_RECORDS SHOWN_
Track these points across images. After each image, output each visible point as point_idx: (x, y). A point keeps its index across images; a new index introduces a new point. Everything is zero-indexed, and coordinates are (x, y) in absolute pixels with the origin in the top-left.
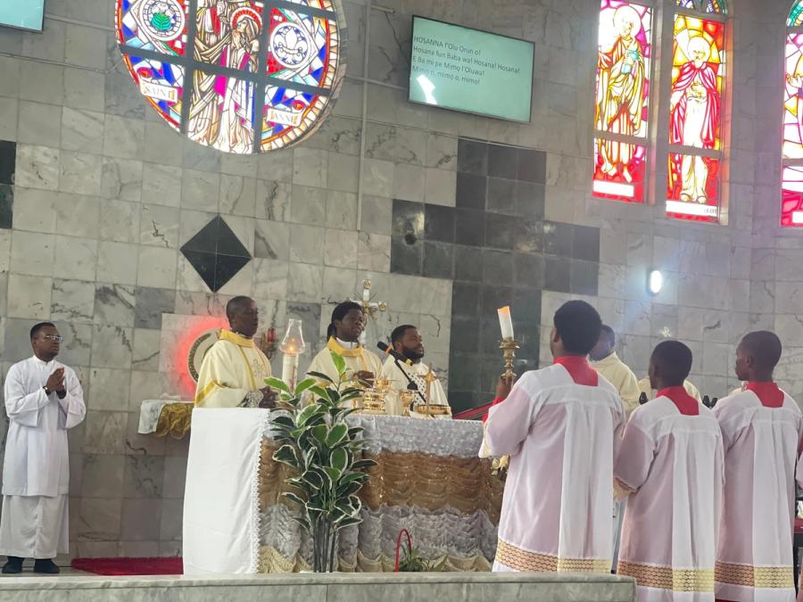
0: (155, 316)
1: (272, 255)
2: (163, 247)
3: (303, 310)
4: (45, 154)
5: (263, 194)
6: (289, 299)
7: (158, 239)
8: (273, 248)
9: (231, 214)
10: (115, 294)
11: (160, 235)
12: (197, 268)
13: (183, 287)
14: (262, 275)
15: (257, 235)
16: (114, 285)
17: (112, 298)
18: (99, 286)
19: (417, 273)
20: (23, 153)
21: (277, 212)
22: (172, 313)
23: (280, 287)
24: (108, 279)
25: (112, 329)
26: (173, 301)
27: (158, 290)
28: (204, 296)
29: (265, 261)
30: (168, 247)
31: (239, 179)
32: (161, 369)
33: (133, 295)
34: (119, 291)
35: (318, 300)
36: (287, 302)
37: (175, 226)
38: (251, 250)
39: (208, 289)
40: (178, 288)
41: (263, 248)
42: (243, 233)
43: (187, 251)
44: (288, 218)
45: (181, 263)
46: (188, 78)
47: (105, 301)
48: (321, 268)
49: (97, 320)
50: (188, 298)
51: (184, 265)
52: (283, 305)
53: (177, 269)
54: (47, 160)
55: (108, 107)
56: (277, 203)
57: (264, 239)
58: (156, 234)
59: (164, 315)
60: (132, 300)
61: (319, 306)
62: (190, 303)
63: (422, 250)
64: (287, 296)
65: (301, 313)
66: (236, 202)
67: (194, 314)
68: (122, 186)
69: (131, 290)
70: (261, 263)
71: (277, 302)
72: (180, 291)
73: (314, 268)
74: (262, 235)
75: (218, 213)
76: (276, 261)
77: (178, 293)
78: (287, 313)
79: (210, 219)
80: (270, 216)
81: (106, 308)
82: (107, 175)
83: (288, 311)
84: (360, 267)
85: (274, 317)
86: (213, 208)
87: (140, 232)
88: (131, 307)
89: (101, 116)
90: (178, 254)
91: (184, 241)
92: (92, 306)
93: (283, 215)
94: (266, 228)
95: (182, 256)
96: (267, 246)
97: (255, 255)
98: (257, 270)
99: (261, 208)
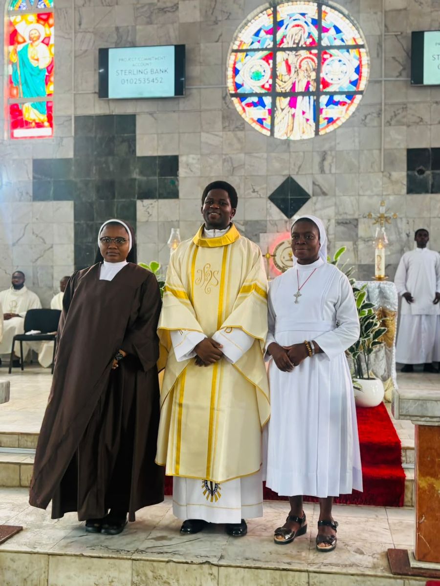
0: (256, 235)
1: (324, 194)
2: (257, 198)
3: (346, 223)
4: (193, 159)
5: (317, 159)
6: (337, 218)
7: (254, 195)
8: (324, 190)
9: (297, 174)
11: (256, 192)
12: (278, 206)
13: (271, 218)
14: (318, 206)
15: (314, 183)
19: (427, 192)
20: (182, 160)
21: (327, 168)
22: (265, 232)
23: (331, 212)
26: (266, 226)
27: (256, 222)
28: (283, 222)
29: (320, 198)
30: (260, 197)
31: (301, 154)
33: (243, 225)
35: (356, 216)
36: (336, 220)
37: (265, 186)
38: (310, 192)
39: (285, 218)
40: (268, 219)
41: (318, 190)
42: (305, 184)
43: (272, 198)
44: (333, 171)
45: (269, 205)
46: (274, 104)
48: (357, 197)
50: (275, 224)
51: (270, 206)
52: (333, 221)
53: (267, 209)
54: (194, 162)
55: (224, 128)
56: (326, 163)
57: (318, 186)
58: (254, 191)
59: (261, 235)
60: (242, 228)
61: (357, 220)
62: (276, 227)
63: (430, 177)
64: (335, 216)
65: (346, 225)
66: (300, 167)
67: (278, 232)
68: (234, 168)
69: (242, 223)
70: (317, 199)
71: (329, 220)
72: (269, 220)
73: (352, 198)
74: (317, 183)
75: (290, 175)
76: (327, 197)
77: (268, 222)
78: (336, 226)
79: (284, 179)
80: (322, 171)
82: (226, 164)
83: (337, 224)
84: (385, 193)
86: (286, 172)
87: (245, 191)
88: (242, 232)
89: (221, 134)
90: (267, 201)
91: (270, 193)
93: (330, 170)
94: (320, 179)
95: (269, 201)
96: (321, 189)
97: (313, 195)
98: (315, 204)
99: (316, 168)
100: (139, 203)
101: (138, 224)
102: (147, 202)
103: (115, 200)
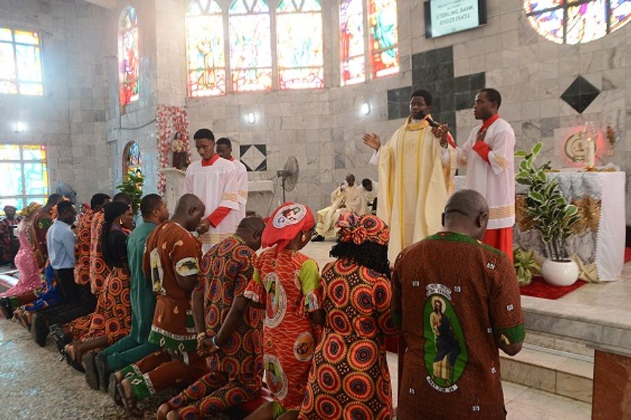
0: (550, 131)
1: (614, 87)
2: (551, 98)
4: (497, 73)
5: (607, 56)
6: (627, 108)
7: (548, 96)
8: (614, 83)
9: (587, 72)
10: (530, 124)
11: (550, 93)
12: (570, 103)
13: (563, 115)
14: (608, 99)
15: (603, 79)
16: (531, 120)
17: (530, 126)
18: (524, 122)
20: (488, 75)
21: (616, 63)
22: (559, 127)
23: (621, 103)
24: (526, 119)
25: (531, 140)
26: (559, 122)
27: (551, 119)
28: (575, 117)
29: (610, 92)
30: (553, 98)
31: (591, 54)
32: (556, 154)
33: (539, 123)
34: (532, 122)
36: (626, 110)
37: (556, 87)
38: (599, 87)
39: (576, 113)
40: (561, 116)
41: (607, 84)
42: (594, 80)
43: (564, 97)
44: (623, 65)
45: (561, 104)
46: (565, 14)
47: (526, 128)
49: (524, 137)
50: (567, 119)
51: (563, 104)
52: (623, 113)
53: (560, 107)
54: (497, 75)
55: (521, 43)
56: (616, 59)
57: (608, 80)
58: (547, 93)
59: (555, 130)
60: (539, 125)
62: (568, 121)
66: (589, 66)
67: (570, 126)
68: (529, 76)
69: (538, 121)
70: (607, 93)
71: (619, 111)
74: (606, 79)
75: (579, 75)
76: (617, 90)
77: (561, 118)
78: (627, 116)
79: (574, 79)
80: (611, 66)
81: (527, 131)
82: (523, 73)
83: (627, 114)
85: (618, 120)
86: (577, 73)
87: (539, 94)
88: (539, 129)
89: (518, 49)
90: (559, 100)
91: (561, 94)
92: (521, 131)
93: (620, 65)
94: (609, 75)
95: (561, 100)
96: (610, 83)
97: (603, 90)
98: (605, 97)
99: (605, 65)
100: (457, 113)
101: (457, 130)
102: (463, 112)
103: (441, 113)
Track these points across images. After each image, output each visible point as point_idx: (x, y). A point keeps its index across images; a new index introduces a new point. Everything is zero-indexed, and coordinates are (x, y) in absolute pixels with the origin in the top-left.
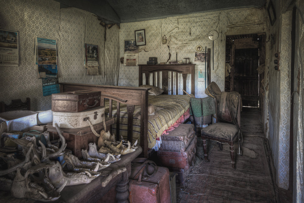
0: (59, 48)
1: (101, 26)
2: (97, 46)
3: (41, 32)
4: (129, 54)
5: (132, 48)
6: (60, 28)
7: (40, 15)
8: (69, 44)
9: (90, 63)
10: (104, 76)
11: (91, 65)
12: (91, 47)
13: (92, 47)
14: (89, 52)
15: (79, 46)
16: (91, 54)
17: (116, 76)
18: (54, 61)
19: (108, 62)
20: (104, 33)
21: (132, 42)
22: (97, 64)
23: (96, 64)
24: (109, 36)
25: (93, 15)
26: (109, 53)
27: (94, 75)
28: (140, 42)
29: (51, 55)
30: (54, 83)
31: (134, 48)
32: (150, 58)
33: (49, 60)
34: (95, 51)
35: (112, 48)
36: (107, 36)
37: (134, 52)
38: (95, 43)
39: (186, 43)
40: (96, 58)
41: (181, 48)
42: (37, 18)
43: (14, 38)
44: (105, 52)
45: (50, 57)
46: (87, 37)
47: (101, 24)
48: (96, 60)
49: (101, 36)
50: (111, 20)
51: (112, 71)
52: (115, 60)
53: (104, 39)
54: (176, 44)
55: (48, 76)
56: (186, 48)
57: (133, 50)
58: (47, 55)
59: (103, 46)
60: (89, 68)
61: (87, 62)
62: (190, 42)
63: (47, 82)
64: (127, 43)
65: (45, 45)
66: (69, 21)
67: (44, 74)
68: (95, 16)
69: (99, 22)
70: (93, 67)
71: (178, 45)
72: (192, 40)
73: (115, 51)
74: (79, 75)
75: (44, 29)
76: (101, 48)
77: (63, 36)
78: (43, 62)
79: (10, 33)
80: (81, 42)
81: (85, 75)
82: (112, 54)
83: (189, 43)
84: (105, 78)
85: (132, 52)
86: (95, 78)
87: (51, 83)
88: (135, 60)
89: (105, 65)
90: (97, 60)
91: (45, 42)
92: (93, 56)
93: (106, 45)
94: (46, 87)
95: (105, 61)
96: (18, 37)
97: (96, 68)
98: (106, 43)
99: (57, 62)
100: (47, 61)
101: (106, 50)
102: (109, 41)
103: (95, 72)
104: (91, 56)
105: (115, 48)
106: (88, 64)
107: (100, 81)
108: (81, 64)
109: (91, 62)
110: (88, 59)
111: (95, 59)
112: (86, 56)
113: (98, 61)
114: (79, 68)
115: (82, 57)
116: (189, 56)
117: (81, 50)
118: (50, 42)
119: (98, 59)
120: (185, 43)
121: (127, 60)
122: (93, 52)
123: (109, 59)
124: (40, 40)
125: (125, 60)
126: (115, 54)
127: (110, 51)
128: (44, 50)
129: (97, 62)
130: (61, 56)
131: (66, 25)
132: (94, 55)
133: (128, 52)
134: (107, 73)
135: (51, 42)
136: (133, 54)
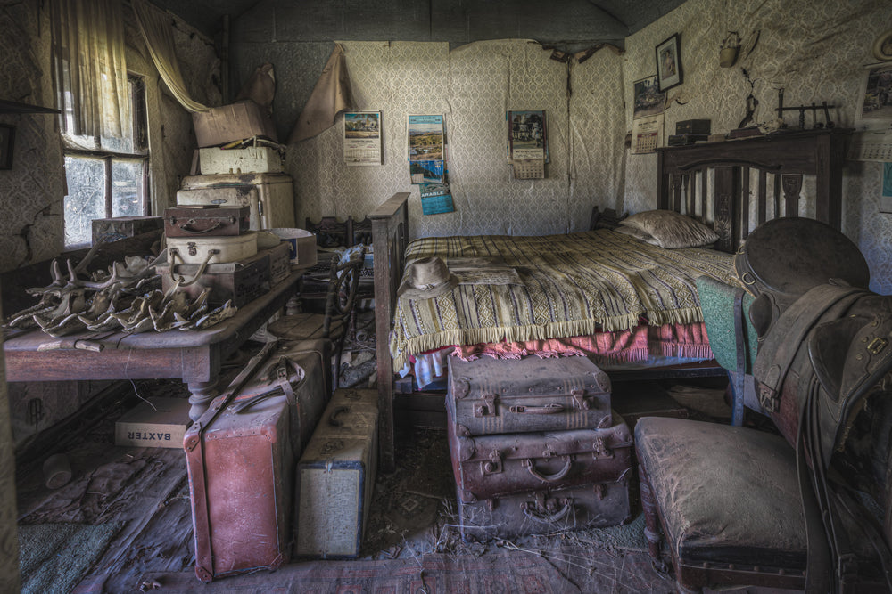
0: (449, 129)
1: (555, 62)
2: (544, 111)
3: (416, 106)
4: (644, 121)
5: (651, 100)
6: (450, 90)
7: (414, 75)
8: (470, 119)
9: (519, 154)
10: (566, 183)
11: (522, 158)
12: (523, 118)
13: (528, 116)
14: (517, 129)
15: (493, 118)
16: (523, 134)
17: (611, 182)
18: (438, 154)
19: (580, 148)
20: (566, 76)
21: (651, 84)
22: (542, 154)
23: (538, 154)
24: (584, 80)
25: (528, 42)
26: (586, 125)
27: (535, 179)
28: (668, 77)
29: (434, 143)
30: (441, 193)
31: (656, 99)
32: (678, 124)
33: (430, 152)
34: (535, 125)
35: (596, 109)
36: (576, 83)
37: (654, 111)
38: (536, 107)
39: (824, 39)
40: (538, 140)
41: (802, 65)
42: (409, 83)
43: (375, 123)
44: (572, 122)
45: (431, 147)
46: (515, 96)
47: (553, 57)
48: (538, 146)
49: (557, 86)
50: (591, 38)
51: (597, 169)
52: (608, 140)
53: (564, 91)
54: (782, 53)
55: (428, 180)
56: (821, 59)
57: (652, 106)
58: (425, 144)
59: (562, 111)
60: (516, 165)
61: (512, 151)
62: (844, 27)
63: (429, 191)
64: (640, 88)
65: (423, 127)
66: (469, 73)
67: (419, 177)
68: (534, 43)
69: (550, 53)
70: (529, 161)
71: (789, 57)
72: (856, 16)
73: (605, 117)
74: (494, 179)
75: (421, 99)
76: (557, 115)
77: (457, 104)
78: (419, 156)
79: (369, 116)
80: (499, 110)
81: (512, 179)
82: (597, 125)
83: (840, 33)
84: (571, 188)
85: (648, 113)
86: (540, 187)
87: (435, 194)
88: (654, 134)
89: (571, 154)
90: (542, 145)
91: (422, 122)
92: (530, 136)
93: (573, 107)
94: (427, 199)
95: (569, 145)
96: (379, 120)
97: (538, 163)
98: (575, 98)
99: (445, 155)
100: (426, 155)
101: (573, 117)
102: (584, 94)
103: (534, 171)
104: (524, 137)
105: (607, 109)
106: (515, 155)
107: (556, 193)
108: (500, 156)
109: (524, 150)
110: (515, 143)
111: (535, 142)
112: (511, 139)
113: (544, 147)
114: (494, 164)
115: (500, 141)
116: (837, 92)
117: (499, 125)
118: (431, 120)
119: (544, 142)
120: (822, 35)
121: (639, 136)
122: (530, 127)
123: (584, 140)
124: (413, 120)
125: (634, 138)
126: (607, 124)
127: (587, 117)
128: (421, 135)
129: (542, 150)
130: (453, 143)
131: (463, 81)
132: (533, 134)
133: (640, 113)
134: (579, 174)
135: (434, 120)
136: (652, 119)
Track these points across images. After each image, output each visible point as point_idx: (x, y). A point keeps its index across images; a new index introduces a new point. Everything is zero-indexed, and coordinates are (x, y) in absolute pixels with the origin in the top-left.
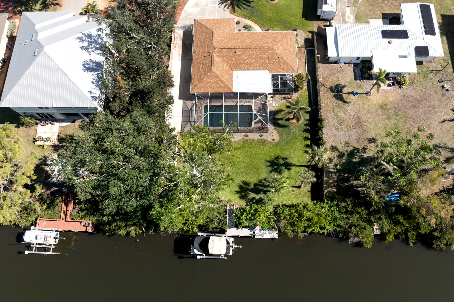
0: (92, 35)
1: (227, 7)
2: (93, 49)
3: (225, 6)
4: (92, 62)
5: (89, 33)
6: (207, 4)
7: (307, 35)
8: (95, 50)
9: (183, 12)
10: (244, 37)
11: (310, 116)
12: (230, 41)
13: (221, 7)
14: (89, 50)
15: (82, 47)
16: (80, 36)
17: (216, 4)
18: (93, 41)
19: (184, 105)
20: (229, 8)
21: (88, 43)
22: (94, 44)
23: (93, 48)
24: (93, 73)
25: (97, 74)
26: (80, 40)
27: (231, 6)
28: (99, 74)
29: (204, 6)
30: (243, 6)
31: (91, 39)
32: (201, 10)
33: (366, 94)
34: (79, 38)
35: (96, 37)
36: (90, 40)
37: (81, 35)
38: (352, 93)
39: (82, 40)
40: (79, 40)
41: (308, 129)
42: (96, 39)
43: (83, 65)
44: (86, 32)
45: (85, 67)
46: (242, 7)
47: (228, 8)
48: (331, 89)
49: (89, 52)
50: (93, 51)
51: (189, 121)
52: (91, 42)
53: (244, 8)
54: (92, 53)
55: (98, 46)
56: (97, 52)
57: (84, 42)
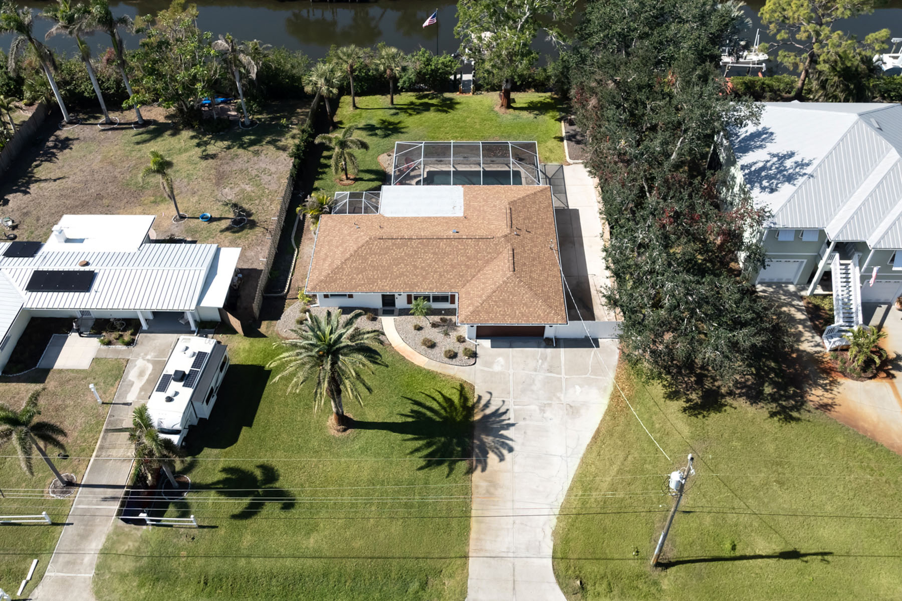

_TASK TO CARRY OUT_
Reproduce the lines above, beginning at the line with "12: (197, 268)" and stopping after the line with "93: (283, 215)", exactly as they are.

_RESULT OF THE TASK_
12: (197, 268)
13: (183, 287)
14: (262, 275)
15: (257, 235)
16: (114, 285)
17: (112, 298)
18: (99, 286)
19: (417, 273)
20: (23, 153)
21: (277, 212)
22: (172, 313)
23: (280, 287)
24: (108, 279)
25: (112, 329)
26: (173, 301)
27: (158, 290)
28: (204, 296)
29: (265, 261)
30: (168, 247)
31: (239, 179)
32: (161, 369)
33: (133, 295)
34: (119, 291)
35: (318, 300)
36: (287, 302)
37: (175, 226)
38: (251, 250)
39: (208, 289)
40: (178, 288)
41: (263, 248)
42: (243, 233)
43: (187, 251)
44: (288, 218)
45: (181, 263)
46: (188, 78)
47: (105, 301)
48: (321, 268)
49: (97, 320)
50: (188, 298)
51: (184, 265)
52: (283, 305)
53: (177, 269)
54: (47, 160)
55: (108, 107)
56: (277, 203)
57: (264, 239)
58: (156, 234)
59: (164, 315)
60: (132, 300)
61: (319, 306)
62: (190, 303)
63: (422, 250)
64: (287, 296)
65: (301, 313)
66: (236, 202)
67: (194, 314)
68: (122, 186)
69: (131, 290)
70: (261, 263)
71: (277, 302)
72: (180, 291)
73: (314, 268)
74: (262, 235)
75: (218, 213)
76: (276, 261)
77: (178, 293)
78: (287, 313)
79: (210, 219)
80: (270, 216)
81: (106, 308)
82: (107, 175)
83: (288, 311)
84: (360, 267)
85: (274, 317)
86: (213, 208)
87: (140, 232)
88: (131, 307)
89: (101, 116)
90: (178, 254)
91: (184, 241)
92: (92, 306)
93: (283, 215)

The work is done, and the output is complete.